I wrote last week that Progressives should lead the charge to reform Social Security, and followed up here. In doing so, I said that I liked Jed Graham’s Old Age Risk Sharing concept as part of a Social Security reform. Several have written saying the scenario I wrote about in invoking his plan was was overly rosy. This charge is true due to my incompleteness in writing up Mr. Graham’s ideas. So, a bit more detail is required from me in fairness to Mr. Graham and to the debate, generally. He and I have communicated via email over the weekend, and I am grateful for that clarification. I do intend to read his book, but did want to get these thoughts out.
The big idea in Old Age Risk Sharing (OARS) is that the amount of income provided by Social Security rises with your age. This addresses the problem of outliving your private savings.
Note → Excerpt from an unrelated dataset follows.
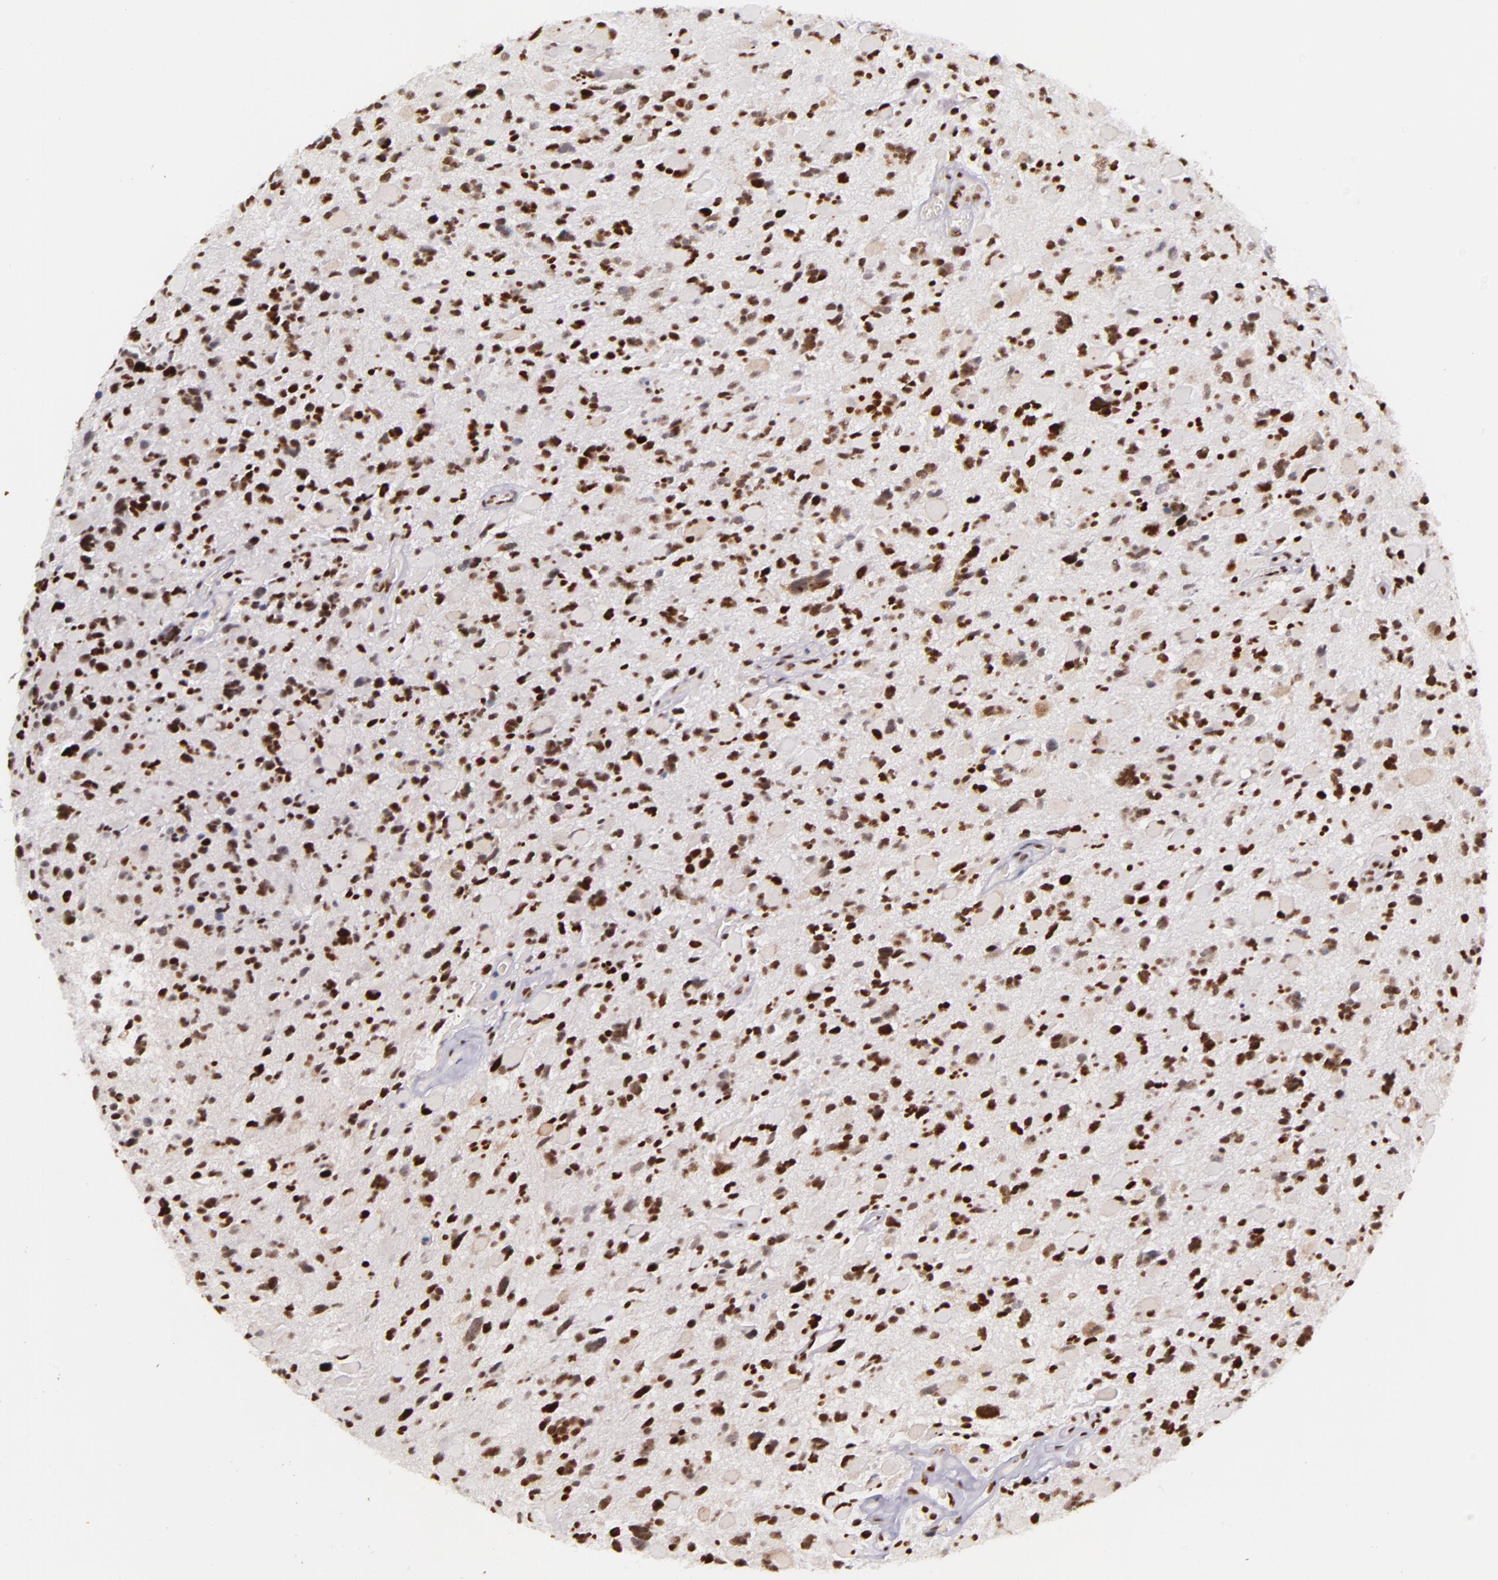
{"staining": {"intensity": "strong", "quantity": ">75%", "location": "nuclear"}, "tissue": "glioma", "cell_type": "Tumor cells", "image_type": "cancer", "snomed": [{"axis": "morphology", "description": "Glioma, malignant, High grade"}, {"axis": "topography", "description": "Brain"}], "caption": "High-magnification brightfield microscopy of glioma stained with DAB (brown) and counterstained with hematoxylin (blue). tumor cells exhibit strong nuclear expression is identified in about>75% of cells.", "gene": "GPKOW", "patient": {"sex": "female", "age": 37}}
This problem is particularly acute for early retirees who have benefit cuts that hold for the remainder of their life, and this issue will be exacerbated under the default Social Security system as the retirement age rises to age 67. Graham has built in a progressive feature to the OARS so that lower income workers have less of an early retirement penalty than do higher wage workers. The table below shows 3 career wages for illustrative purposes, and retirement at age 65, three years prior to a standard retirement age of 68 (after 20 year phase in of the revenue changes noted below).
% Scheduled Benefits Career Wage Age < $21,501 43,000 64,500 % % % 65 90 80 70 70 92.5 85 77.5 75 95 90 85 80 97.5 95 92.5 85 100 100 100 source: from Jed Graham, via email. After 20 year phase in of revenue changes.
The effect of OARS is seen by moving down the columns; a retiree with $43,000 average career wage would get 80% of current scheduled benefits at age 65, 85% at age 70, but 100% at age 85 and older. Retirement income rises with age, protecting against outliving private assets. The progressive nature of the reform is shown by looking across the age rows. At age 65, a person with less than $21,501 average career wage would get 90% of scheduled Social Security benefit, while those with higher wages would get less (80% for wage of $43,000, and 70% for wage of $64,500). It is the case that these are substantial benefit cuts, but they are less for lower income persons. Further, doing nothing will require across the board benefit cuts in the future generally, and for early retirees, in particular. Mr. Graham sums up his idea this way in an email to me:
In the book, I characterize the OARS + 68-retirement-age half of the solution as “scaling back the promise of early retirement in a progressive way to avoid the need for benefit cuts in very old age.”
Graham’s proposal not only includes OARS, but increases revenues flowing into Social Security. I did not describe these in my prior post and that was the source of people writing and saying the numbers I outlined didn’t make sense. That was my error. Here are the revenue side changes suggested by Graham:
- Add a Social Security payroll tax of 2 percentage points on wages above the current Social Security tax wage cap. In the current year, that would mean wages above $106,800 would be subjected to a 2% point payroll tax; currently there is no such payroll tax on wages above the cap. Note: I believe this would be an employee-only tax, not shared employee/employer.
- Cap the tax exclusion of employer paid health insurance and move to end this tax expenditure completely. He notes that if this is not done because too controversial, he would suggest a 3% point instead of 2% point payroll tax on wages above the current payroll tax cap.
- Forced employee savings in the form of an extra 1.5% of wages collected from all workers. This money would be invested in private accounts that could hold Treasury bills only and/or flow into Social Security depending upon wage level. The full amount (1.5% of wages) would go into the private account for high wage earners; 1.0% into the private account for average earners, with the 0.5% into a supplemental savings account to help early retirees adapt to lower benefits; and 0.5% into the private account for low wage earners, with 1.0% into a supplemental savings account.
- His plan also includes some tax incentives designed to make the hiring of workers age 62 and over more attractive (exempting the first $10,000 of their wages from employer-side payroll taxes).
My bottom line is that I believe Progressives should support a reform of Social Security now, and I believe that the idea of OARS is worth considering in doing so. It is true that health care costs are the biggest long term driver of the federal deficit, but Social Security faces a real problem that must be fixed. I believe that Progressives are better off leading the effort to reform Social Security while the Democratic Party controls the Senate and the White House. Further, if Social Security is reformed, the attention of anyone claiming to be interested in a balanced budget will have to turn to health care reform and the opponents of the Affordable Care Act have yet to lay out a coherent plan of what they would do to address health care costs after they repeal the Affordable Care Act. Remember the replace part? The country needs for them to provide a concrete alternative so that an issue-based health reform discussion can take place, which hopefully will result in a compromise on coverage approaches that allows us to move ahead to address health care costs. Reforming Social Security now can help us get to that debate.
Update: clarified the portion on private accounts.